『Dr.ヘリオットのおかしな体験』 ジェイムズ・ヘリオット


第二次世界大戦下、獣医ヘリオット先生はイギリス空軍に志願します。

>町はいたるところ戦争に領され、人々の心や目や考えにまで浸透し、空軍の制服や陸軍の車両があらゆるところに目につき、雰囲気は常にぴりぴりと緊張していた。
ヘリオット先生に軍服は似合わない。
厳しい規律と訓練にきりきりと縛り上げられたヘリオット先生の魂は、しばしば、想い出の中の村、ダロービーに戻っていきます。
豊かな自然に囲まれた牧畜と農業の村ダロービー。ゆっくりと時間が流れていくダロービー。
>雲間から日の光が洩れてあたり一面を黄金色に照らすと、丘のすそ野は急にいきいきと輝きわたる。草の緑の微妙な諧調や、枯れたわらびの豊かな青銅色などが、ぼくの仕事場であるこの世界を見事にいろどっている。
そこには料理の上手な妻のヘレンがいて、共同経営者(元上司)のファーノン先生と愉快なトリスタンがいる。
そして、彼の患者たちと、素朴で心優しい村の人たちがいる。
動物たちは、難しい病気やけがをしたり、おかしな症状に悩まされる。
ヘリオット先生は、彼らを前に、ときには辛い選択をしなければならない時もあるし、悔しい思いをすることもある。
それでも、奇跡は起こるのだ。言葉もなく命の不思議に打たれることもしばしば。動物も人も生きてそこにいることがすでに奇跡だったよ、と遅ればせながら気がついたり。
村の人々との交流はさらにおかしい。あの人にはとてもかなわないよ、と舌を巻いたり、思わぬロマンスに遭遇して頬をゆるめたり。どの人も憎めない。ヘリオット先生の彼らへの友情が、彼らのポートレートをあたたかいものに変えてしまっているようなのだ。

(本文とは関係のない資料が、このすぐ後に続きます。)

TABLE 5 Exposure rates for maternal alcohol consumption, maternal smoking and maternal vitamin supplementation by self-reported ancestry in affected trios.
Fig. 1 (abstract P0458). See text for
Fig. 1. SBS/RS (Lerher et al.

美しい思い出、楽しい思い出は、暗い時代にも、人を温める。体中に血を巡らせてくれる。
ヘリオット先生の心の豊かさ、しなやかさは、読書する私の心にも照りかえってくる。


ヘリオット先生の出征とともに、妻ヘレンもまた父の家に戻った。
二人の美しい思い出に満ちたホームは、いまや鍵がかけられているのだ。ひっそりと静まっているのだ。それを思うとつらい。

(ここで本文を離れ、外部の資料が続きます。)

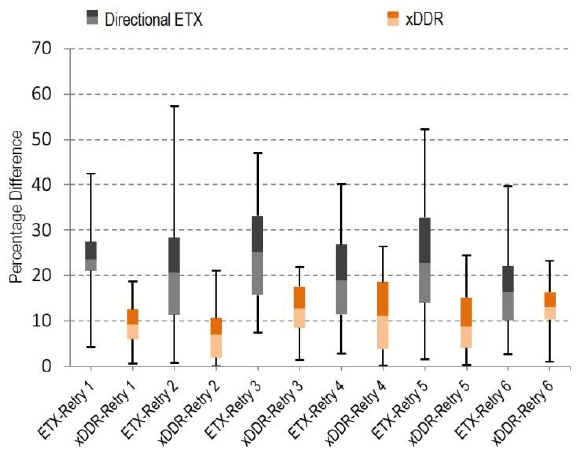
Figure 7: Difference in PDR Estimate and UDP Delivery Ratio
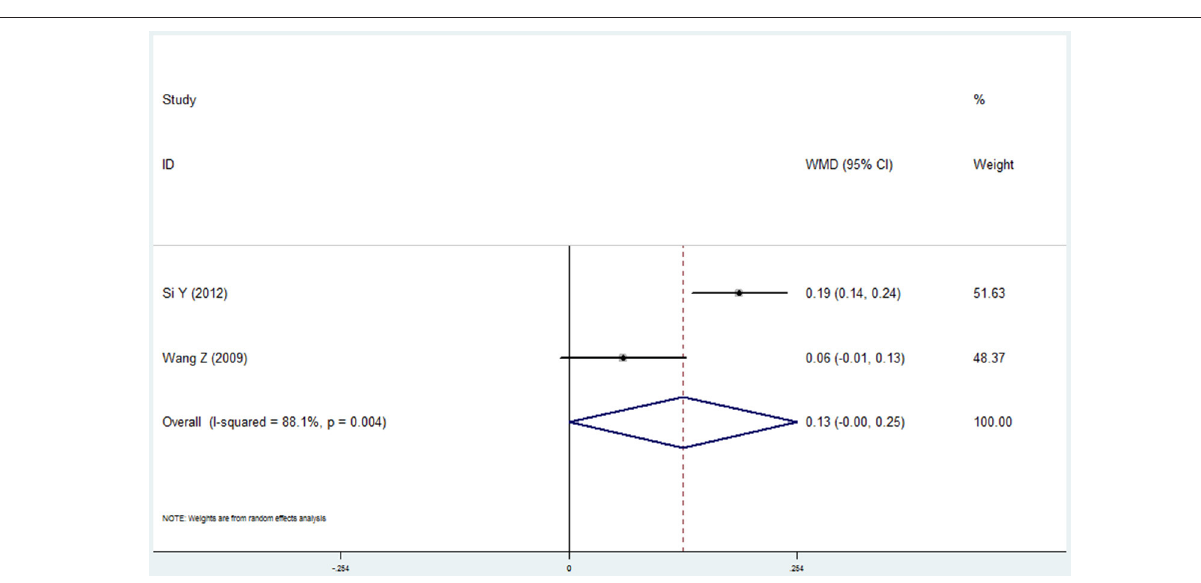
FIGURE 4 | Forest plot of the mean difference in level of alveolar bone loss between the COPD and non-COPD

>・・・このぼくは別のテントに別の若い連中といっしょにいるのだ。まるでダロービーもヘレンも消えてしまったみたいで、獣医として毎日働いていたのさえ嘘のようだ。それでもやはりダロービーでの日々はぼくにとって一番大事だった。
この巻で、わたしたちはヘリオット先生のジュニアの誕生を知らされます。
戦争のさなか、その顛末をユーモラスに描写する明るさに、思わず微笑んでしまいます。